Obviously Indonesia offers unlimited opportunities for investments, joint ventures, business & commerce and especially the large availability of resources and labor makes it a hub for foreign investments. However, there is an urgent need for further dissemination of market intelligence which is important as Indonesia is a unique society with a rapidly improving set of policies and regulations.
It is crystal clear that Indonesia is the largest economy in ASEAN and a significant member of the G20. It has a large market potential, greater degree of market openness, and relatively inclusive financial markets. The growth of the Indonesian economy is mainly supported by domestic consumption, exports, and investments therefore successfully mitigating all previous internal shortcomings and external shockwaves. Moreover, its future prospects are promising and a good omen for business thus giving hope of economic stability, sustainability, political maturity, social harmony and the last but not least, green transformation.
In this connection, contractions in export and import, dependency on commodity exports and the role of diversification need to be addressed at the earliest. Indonesia still heavily relies on commodity exports such as oil, gas, and agricultural products. This dependency renders Indonesia vulnerable to fluctuations in global commodity prices, thereby underscoring the significance of export diversification to mitigate such risks. Therefore, export diversification becomes crucial to reduce this dependency and enhance Indonesia’s resilience in the face of external market fluctuations.
The impact of currency appreciation on export diversification currency appreciation should be balanced. Infrastructure, production costs, trade regulations, and market access also wield influence over the country’s capacity to diversify its exports which needs to be harnessed.
It is suggested that to tackle the sluggish pace of export diversification, Indonesia must improve its product competitiveness on the global arena consisting of quality, production efficiency, innovation, and nurturing a robust national brand. Furthermore, proactive trade negotiations with key export destinations can enhance market access.
Interestingly, the Indonesian economic performance of 2023-2024 showcases important structural trends. Firstly, growth has been predominantly driven by the services sector. The transportation and warehousing sector experienced the highest growth at 15.28 percent (yoy), followed by other service sectors at 11.89 percent and the accommodation and food services sector at 9.89 percent. Secondly, sectors such as agriculture, mining, and manufacturing, have grown below the national growth rate. The agricultural, forestry, and fisheries sector grew by 2.02 percent, while the manufacturing sector grew by 4.88 percent. Addressing these challenges necessitates a focus on reindustrialization, as evident from the need to optimize the growth of labor-intensive sectors.

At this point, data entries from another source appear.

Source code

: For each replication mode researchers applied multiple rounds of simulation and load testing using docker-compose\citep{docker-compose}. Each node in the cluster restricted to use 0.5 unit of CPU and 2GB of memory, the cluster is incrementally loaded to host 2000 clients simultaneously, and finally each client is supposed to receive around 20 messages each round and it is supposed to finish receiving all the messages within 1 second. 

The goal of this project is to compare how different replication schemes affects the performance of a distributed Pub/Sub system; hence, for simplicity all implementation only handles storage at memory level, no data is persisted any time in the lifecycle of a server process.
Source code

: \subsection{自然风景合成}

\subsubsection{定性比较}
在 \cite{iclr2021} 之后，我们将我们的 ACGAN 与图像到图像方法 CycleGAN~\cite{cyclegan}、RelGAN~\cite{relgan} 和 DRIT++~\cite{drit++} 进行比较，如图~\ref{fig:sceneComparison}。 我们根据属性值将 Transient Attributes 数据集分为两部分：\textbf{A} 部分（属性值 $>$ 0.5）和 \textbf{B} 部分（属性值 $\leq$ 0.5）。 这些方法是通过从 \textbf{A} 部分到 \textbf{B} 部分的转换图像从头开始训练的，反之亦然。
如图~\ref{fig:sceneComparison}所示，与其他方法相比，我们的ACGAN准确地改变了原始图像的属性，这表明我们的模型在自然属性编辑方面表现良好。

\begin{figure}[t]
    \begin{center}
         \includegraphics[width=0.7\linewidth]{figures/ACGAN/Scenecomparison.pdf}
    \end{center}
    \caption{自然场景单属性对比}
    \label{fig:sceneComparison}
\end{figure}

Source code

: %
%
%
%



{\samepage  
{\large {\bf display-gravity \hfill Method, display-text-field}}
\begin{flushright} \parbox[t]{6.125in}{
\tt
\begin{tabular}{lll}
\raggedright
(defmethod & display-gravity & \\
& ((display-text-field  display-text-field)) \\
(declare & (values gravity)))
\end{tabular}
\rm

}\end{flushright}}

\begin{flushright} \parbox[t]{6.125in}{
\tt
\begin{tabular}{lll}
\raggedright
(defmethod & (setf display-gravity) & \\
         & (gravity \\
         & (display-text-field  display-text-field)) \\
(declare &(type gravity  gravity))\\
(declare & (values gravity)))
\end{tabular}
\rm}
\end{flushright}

Unexpectedly, Indonesia’s industrial landscape has witnessed a concerning trend of de-industrialization, reflecting the declining proportion of manufacturing industries to the economy since 2002, with the sharpest decrease observed since 2009. This decline has also affected production output and employment, leading to a decrease in the value added by the manufacturing sector and rings bells of danger for achieving Vision 2045.
Moreover, the role of the manufacturing industry in contributing to the GDP has been dwindling since 2008. In the last 15 years, Indonesia’s proportion of manufacturing to GDP is among the lowest in ASEAN, with a contribution of 18.3 percent in 2022, compared to 27.8 percent in 2008 and revival of this should be the utmost priorities of the new government.